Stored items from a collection
== == ==

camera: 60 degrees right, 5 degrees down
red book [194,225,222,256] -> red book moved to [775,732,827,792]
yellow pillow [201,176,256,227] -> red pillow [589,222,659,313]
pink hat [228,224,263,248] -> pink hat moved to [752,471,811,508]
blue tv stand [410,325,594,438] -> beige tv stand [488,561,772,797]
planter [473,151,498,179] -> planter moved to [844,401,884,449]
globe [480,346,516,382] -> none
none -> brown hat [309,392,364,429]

== == ==

## TASK BRIEF
For every line of the data above that contains "none", copy that line.

## FINISHED TASK
globe [480,346,516,382] -> none
none -> brown hat [309,392,364,429]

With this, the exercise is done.